On April 27 Paulette and Pat attended the Youth Speaking Up Forum on professional care for LQBTQ2+ youth at Lakehead University in Orillia. It was sponsored by the Gilbert Centre and topics included healthcare, school, housing, families, mental health and employment. The information was excellent and the speakers were knowledgeable and dynamic. One of the organizers is Nelson Morgan and I asked if they would provide some thoughts….
My name is Nelson Morgan. I am 17, Autistic and Queer. I use the pronouns they/them/theirs. My two biggest special interests are writing and activism.

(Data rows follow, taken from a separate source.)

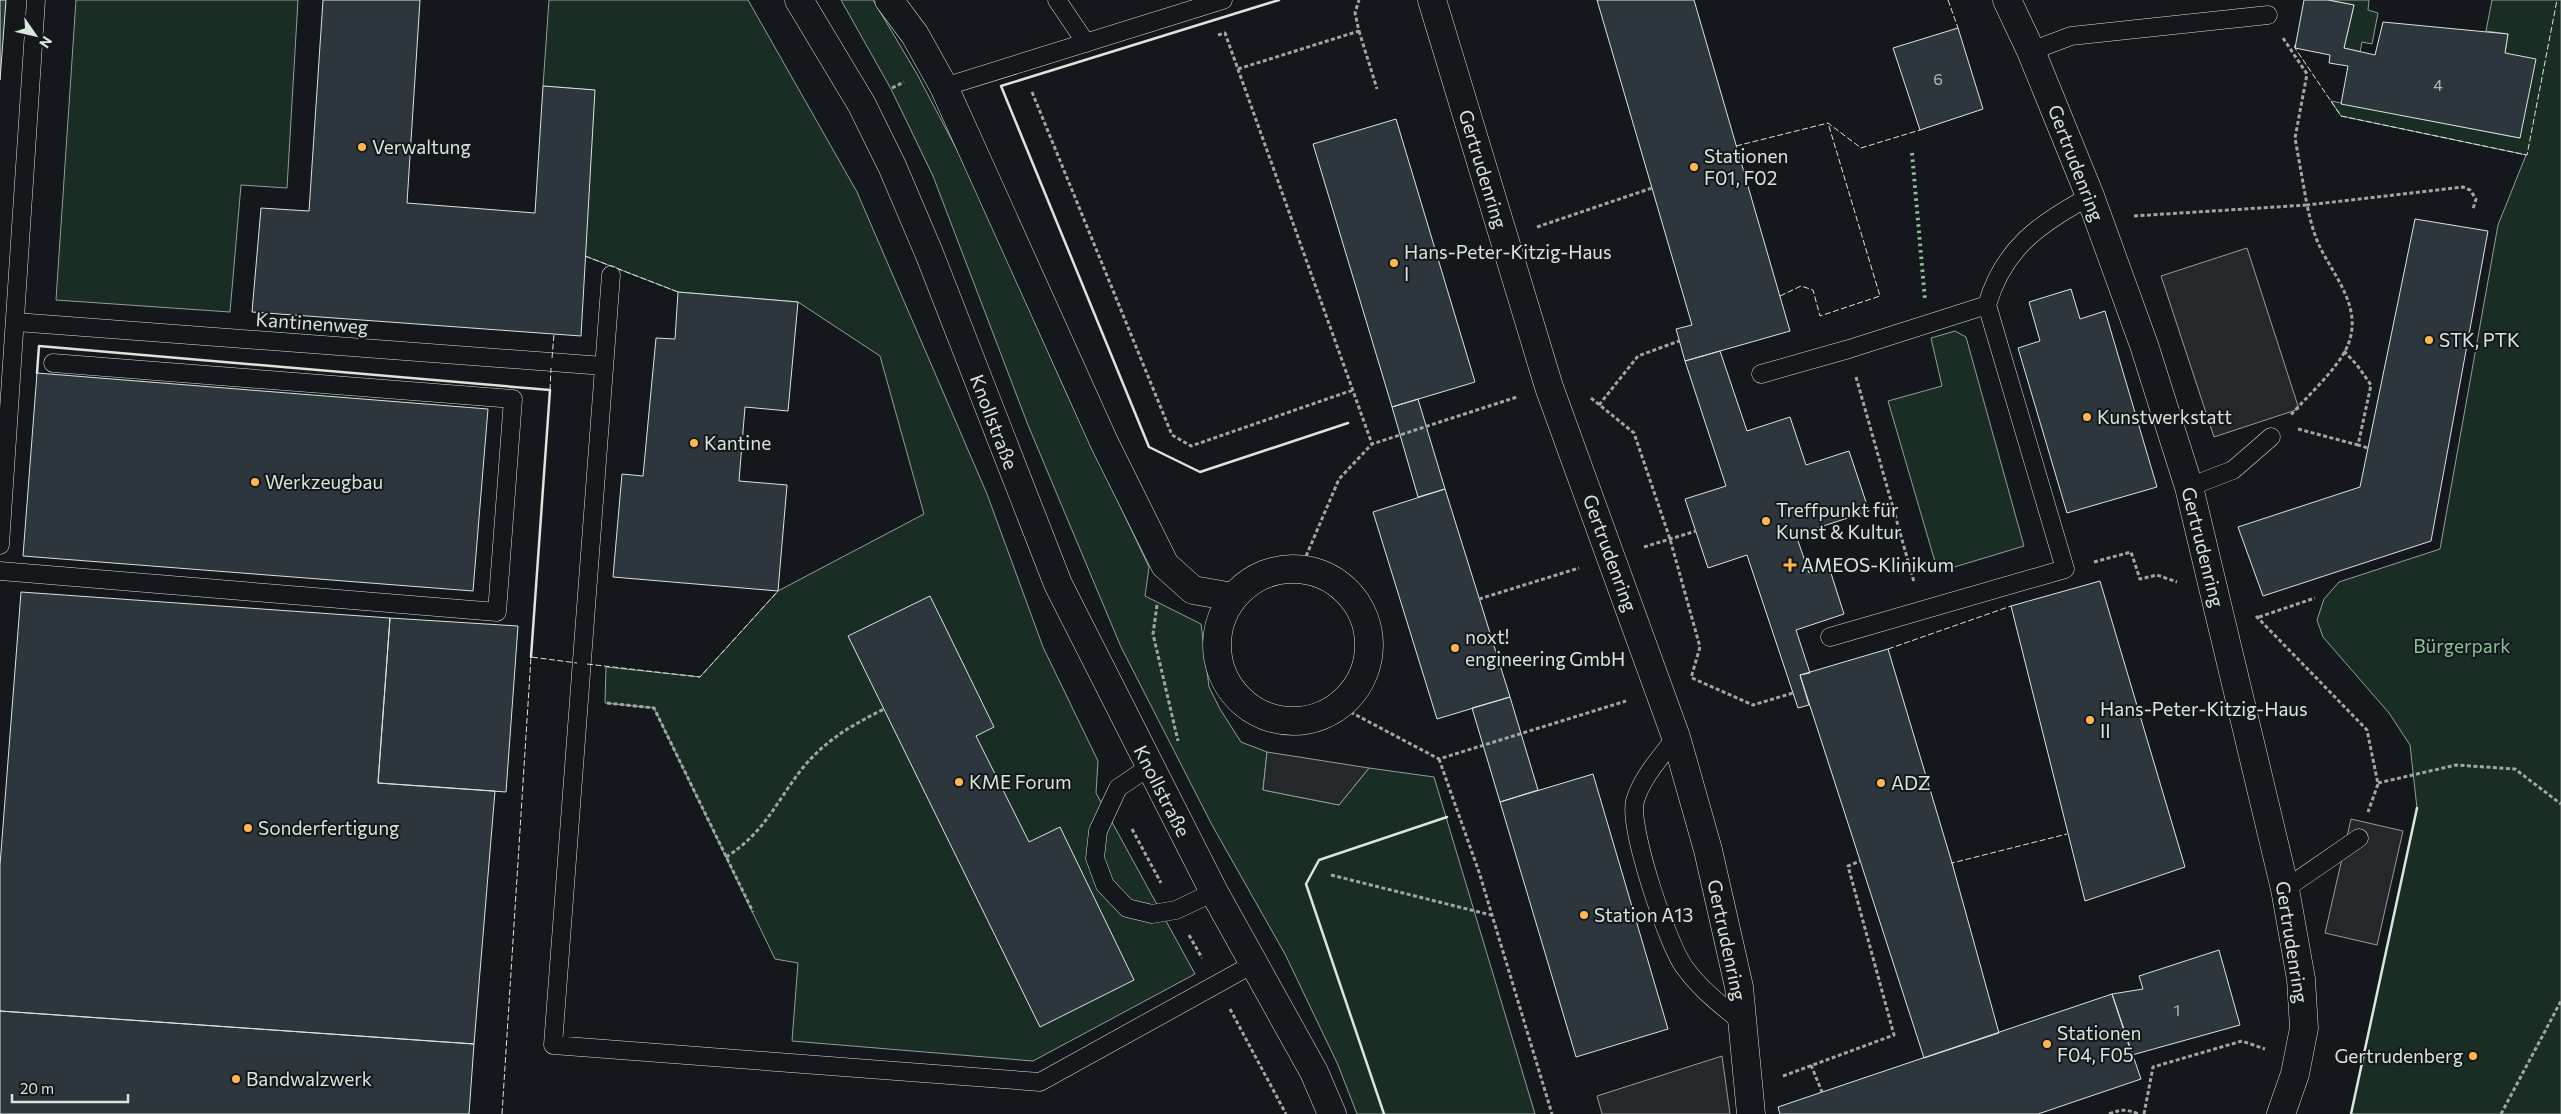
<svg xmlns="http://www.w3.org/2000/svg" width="2561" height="1114" viewBox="0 0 2561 1114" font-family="Commissioner,sans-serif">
<rect width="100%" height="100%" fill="#14181c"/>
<path fill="#1a2d24" stroke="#939e99" d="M76 0H298L287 188 241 185 230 312 56 300Z
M549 0H748L857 192 987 494 1043 647 1098 761 1096 793 1195 974 1033 1061 792 1041 798 963 775 959 654 708 605 703 606 667 700 677 778 591 924 514 880 356 798 302 678 292 585 256 594 90 543 86Z
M841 0H873L917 74 968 171 1067 394 1149 567 1145 596 1201 624 1209 687 1220 709 1241 742 1267 752 1263 790 1339 805 1369 768 1434 777 1535 1114H1357L1338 1065 1285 954 1212 825 1121 647 1028 425 933 176 891 89Z
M2328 0H2369L2368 10 2378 13 2372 44 2362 42 2360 52 2344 48 2354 5Z
M2492 0H2561V1114H2351L2417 808 2410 745 2389 713 2323 637 2317 620 2324 599 2339 582 2440 549 2498 225 2526 155 2341 116 2331 101 2520 138 2505 53 2508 34 2486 31Z
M1955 331 1966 337 2024 546 1938 572 1888 401 1942 386 1931 338Z"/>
<path fill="#24282b" stroke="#939e99" d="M2247 248 2299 409 2214 437 2161 276Z
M1267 752 1369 768 1339 805 1263 790Z
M2351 819 2403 831 2377 945 2325 933Z
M1722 1056 1730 1114H1602L1597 1096Z"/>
<path fill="#2c363c" stroke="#d8e6dc" d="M0 0H6L0 80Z
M323 0H420L407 203 535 213 543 86 595 90 581 336 252 312 261 208 309 211Z
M1597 0H1694L1790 331 1685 361 1676 329 1692 325Z
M2304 0H2328L2354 5 2344 48 2375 55 2383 22 2508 34 2505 53 2536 59 2520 138 2341 104 2348 66 2329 63 2330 55 2295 48Z
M1958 28 1983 109 1920 130 1893 48Z
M1396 119 1475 382 1392 407 1313 144Z
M2415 219 2488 231 2431 541 2263 596 2238 527 2360 487Z
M2071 289 2080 319 2105 311 2157 487 2067 513 2018 348 2040 341 2029 302Z
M678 292 798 302 788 411 745 407 739 481 787 485 778 591 613 577 622 474 643 476 656 338 675 339Z
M1720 351 1747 431 1790 417 1806 465 1849 451 1869 511 1796 535 1809 573 1829 567 1844 614 1796 630 1810 673 1800 675 1809 705 1798 708 1747 555 1708 568 1685 499 1726 486 1685 361Z
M37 373 488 409 473 591 23 556Z
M1418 399 1445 489 1418 497 1392 407Z
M1445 489 1510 697 1437 719 1373 512Z
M2100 581 2185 867 2085 901 2011 606Z
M21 592 390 618 378 783 495 791 474 1044 0 1011V865Z
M930 596 994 727 976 736 1029 842 1060 827 1134 980 1040 1027 848 636Z
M390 618 518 626 506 792 378 783Z
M1888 649 1952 863 1999 1033 1924 1058 1800 675Z
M1510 697 1538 790 1500 802 1472 708Z
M1593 774 1668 1029 1576 1057 1500 802Z
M2219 950 2240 1025 2132 1055 2112 994 2143 989 2139 976Z
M2112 994 2141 1079 2038 1114H1780L1778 1107Z
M0 1011 474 1044 469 1114H0Z"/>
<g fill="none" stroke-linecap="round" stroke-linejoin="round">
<g stroke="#d8e6dc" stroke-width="19">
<path id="service" d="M1057 0 1086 43
M2031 51 2071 36 2268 15
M944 87 1223 0
M611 275 553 1045 1040 1082 1255 963
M16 322 604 366
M1761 374 1849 349 1987 305
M2189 487 2233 470 2271 437
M0 545 36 0
M0 571 497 612 513 399 53 363
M1830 637 2065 569 1987 305C2004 247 2040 224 2090 196
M1676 737C1661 757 1642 777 1635 801 1628 827 1668 946 1685 968 1701 990 1722 1006 1743 1023
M1149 767 1118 788 1098 831 1095 858 1105 885 1127 908 1152 914 1176 910 1214 892
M2285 889 2359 838"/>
</g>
<g stroke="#d8e6dc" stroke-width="29">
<path id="minor" d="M889 0 915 35 944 87 1104 442 1165 565 1193 590 1233 597
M1432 0 1549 387 1676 737 1708 850 1739 987 1751 1114
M2007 0 2031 51 2090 196 2144 345 2189 487 2285 889 2301 979 2304 1028 2295 1074 2281 1114
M1217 645a76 76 0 1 1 152 0a76 76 0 1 1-152 0Z"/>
</g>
<g stroke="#d8e6dc" stroke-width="29">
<path id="tertiary" d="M799 0 862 105 892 166 929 253 1058 584 1214 892 1314 1072 1332 1114"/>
</g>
<path stroke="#9da8a2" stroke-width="3" stroke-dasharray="4 2.5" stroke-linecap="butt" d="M1359 31 1377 89
M1218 35 1225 33 1372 444
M2283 38 2307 74 2295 138 2307 205 2463 187 2470 190 2476 199 2473 209
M1238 69 1359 31 1355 13 1359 0
M892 88 904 82
M1032 92 1172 435 1191 446 1353 390
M2134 216 2307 205C2310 218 2313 232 2319 245 2334 277 2363 307 2348 345 2338 369 2307 396 2290 416
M1537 227 1652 188
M2344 351 2357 365 2371 385 2358 445 2368 448
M1856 377 1914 582
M1591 398 1634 433 1670 539 1700 647 1691 678
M1599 405 1638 356 1679 341
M2298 429 2358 445
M1644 547 1696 531
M2094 562 2131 552 2140 579 2157 575 2177 582
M1301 568 1339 479 1372 444 1517 397
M1479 599 1579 568
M1157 605 1153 634 1178 741
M2256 616 2367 730 2378 784 2368 812
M2259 617 2315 598
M1692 678 1753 705 1793 693
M607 703 654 708 753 912
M1339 706 1439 759 1626 701
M1439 759 1479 872 1552 1114
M2378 783 2456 765 2515 769 2561 804
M1132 829 1161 883
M726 857C764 833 775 804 801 770 824 741 852 725 884 709
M1331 875 1491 915
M1189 935 1202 958
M1230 1009 1286 1114
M1811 1065 1822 1092
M1783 1076 1894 1035 1848 866 1860 861
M2109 1114C2121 1109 2126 1109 2139 1114
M2144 1114 2153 1067 2242 1041 2265 1049
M2501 1114 2561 1001"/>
<use href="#service" stroke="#14181c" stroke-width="18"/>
<use href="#minor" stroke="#14181c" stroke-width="28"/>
<use href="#tertiary" stroke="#14181c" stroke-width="28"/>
<path stroke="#8ac095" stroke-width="4" stroke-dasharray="2.5 4" stroke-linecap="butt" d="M1912 153 1925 300"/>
<path stroke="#d8e6dc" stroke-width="1" stroke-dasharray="6 2.5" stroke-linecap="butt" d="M1948 0 1958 28
M2295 45V48L2341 116 2527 155 2557 0
M1736 146 1828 123 1861 148 1920 130
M585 256 678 292
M1780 296 1801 286 1813 290 1820 316 1880 296 1828 123
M552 358 554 334
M550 390 551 368
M1888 649 2011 606
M587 664 700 677 778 591
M1953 866 1952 863 2067 834
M502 1114 531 657 577 663"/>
<path stroke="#d8e6dc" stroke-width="2.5" d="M1279 0 1001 86 1149 447 1200 472 1348 423
M37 373 39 346 550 390 531 657
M1384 1114 1306 884 1319 860 1447 817
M2351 1114 2417 808"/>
</g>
<g fill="#ffb74d" stroke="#14181c" stroke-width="2">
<circle cx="362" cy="147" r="5"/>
<circle cx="1694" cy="167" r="5"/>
<circle cx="1394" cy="263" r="5"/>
<circle cx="2429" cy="340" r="5"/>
<circle cx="2087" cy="417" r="5"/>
<circle cx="694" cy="443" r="5"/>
<circle cx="255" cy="482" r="5"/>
<circle cx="1766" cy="521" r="5"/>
<path d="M1787.5 557.5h5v5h5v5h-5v5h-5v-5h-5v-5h5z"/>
<circle cx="1455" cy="648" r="5"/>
<circle cx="2090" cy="720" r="5"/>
<circle cx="959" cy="782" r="5"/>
<circle cx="1881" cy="783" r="5"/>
<circle cx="248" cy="828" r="5"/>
<circle cx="1584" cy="915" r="5"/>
<circle cx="2047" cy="1044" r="5"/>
<circle cx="2473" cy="1056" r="5"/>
<circle cx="236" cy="1079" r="5"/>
</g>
<g text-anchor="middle" stroke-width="4" stroke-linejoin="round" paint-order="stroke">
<g font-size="16" fill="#adbab4">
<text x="1938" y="85">6</text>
<text x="2438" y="91">4</text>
<text x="2177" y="1016">1</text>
</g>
<g font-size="19" fill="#d8e6dc" stroke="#14181c" text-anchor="start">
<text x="372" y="154">Verwaltung</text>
<text x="1704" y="163">Stationen<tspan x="1704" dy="22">F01, F02</tspan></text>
<text x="1404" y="259">Hans-Peter-Kitzig-Haus<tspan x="1404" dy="22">I</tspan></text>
<text x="2439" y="347">STK, PTK</text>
<text x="2097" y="424">Kunstwerkstatt</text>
<text x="704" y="450">Kantine</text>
<text x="265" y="489">Werkzeugbau</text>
<text x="1776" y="517">Treffpunkt für<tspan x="1776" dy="22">Kunst &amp; Kultur</tspan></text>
<text x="1801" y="572">AMEOS-Klinikum</text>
<text x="1465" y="644">noxt!<tspan x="1465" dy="22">engineering GmbH</tspan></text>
<text x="2100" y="716">Hans-Peter-Kitzig-Haus<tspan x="2100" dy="22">II</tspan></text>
<text x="969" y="789">KME Forum</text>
<text x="1891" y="790">ADZ</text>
<text x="258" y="835">Sonderfertigung</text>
<text x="1594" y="922">Station A13</text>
<text x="2057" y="1040">Stationen<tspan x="2057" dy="22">F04, F05</tspan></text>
<text x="2463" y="1063" text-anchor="end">Gertrudenberg</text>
<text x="246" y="1086">Bandwalzwerk</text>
</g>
<g font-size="19" fill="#d8e6dc" stroke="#14181c">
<text transform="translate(2076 163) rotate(69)" y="7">Gertrudenring</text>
<text transform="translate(1483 169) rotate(73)" y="7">Gertrudenring</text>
<text transform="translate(312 323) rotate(4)" y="7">Kantinenweg</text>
<text transform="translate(994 422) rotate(69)" y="7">Knollstraße</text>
<text transform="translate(2203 547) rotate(76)" y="7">Gertrudenring</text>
<text transform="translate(1610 553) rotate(70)" y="7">Gertrudenring</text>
<text transform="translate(1162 791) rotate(63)" y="7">Knollstraße</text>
<text transform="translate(1727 940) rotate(78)" y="7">Gertrudenring</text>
<text transform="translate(2292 942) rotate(81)" y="7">Gertrudenring</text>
</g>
<g font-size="19" fill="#8ac095" stroke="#14181c">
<text x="2462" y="653">Bürgerpark</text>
</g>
</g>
<g transform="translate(35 35) rotate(124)" stroke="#14181c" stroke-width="4" paint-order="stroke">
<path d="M0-4L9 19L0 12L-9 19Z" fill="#d8e6dc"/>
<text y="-8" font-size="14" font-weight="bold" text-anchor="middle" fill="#d8e6dc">N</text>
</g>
<path d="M12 1094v8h116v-8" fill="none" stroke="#d8e6dc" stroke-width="2.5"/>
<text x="20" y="1094" font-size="15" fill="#d8e6dc" stroke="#14181c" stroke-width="4" paint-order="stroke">20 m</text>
</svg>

I advocate for many issues, but the two that impact me the most are Disability rights and LGBTQ2 rights.
I am very proud that I am able to combine my interests in writing and activism through my work at the Gilbert Centre. The Gilbert Centre works to serve the LGBTQ2 community of Simcoe Country through offering many different programs and services. Among other roles there, I am personally a part of the Youth Board which runs events and programs by and for LGBTQ2 youth – most recently, a Youth Speaking Up! Forum.
The Forum was a one day conference aimed at LGBTQ2 youth and service providers who worked with them, to educate about current issues facing LGBTQ2 youth and how providers can build safer spaces for them. Topics covered included Education, Medical Care, Mental Health, Housing, Work, and Families.
My role in the Forum was that of a primary speaker – I spoke with a co-host about Education and Medical Care – and of a session leader, where I and a co-facilitator lead a discussion about the morning’s speeches and brainstormed with participants about how they could make their places of work more LGBTQ2 friendly.
As our first Forum, I felt that it went pretty well. We were on a tight time crunch to produce the event, and therefore were not able to reach as many participants as we may have otherwise liked to, but we had a decent turn out. I hope that this is an event the Youth Board is able to repeat again in later years, and I expect that will see a larger amount of participants.
The message that the Forum was attempting to instill was really one word: Respect. Respect is the key to inclusion, to safer spaces, to equality. Respect allows you to learn from one another, and to change potentially negative ways of thinking into positive ones. Respect allows you to see someone who is different from you, and still treat them right. And that was our mission at the Forum – to educate about different topics, of course, but mostly to convey that if you have an attitude of respect, you can learn everything else you need.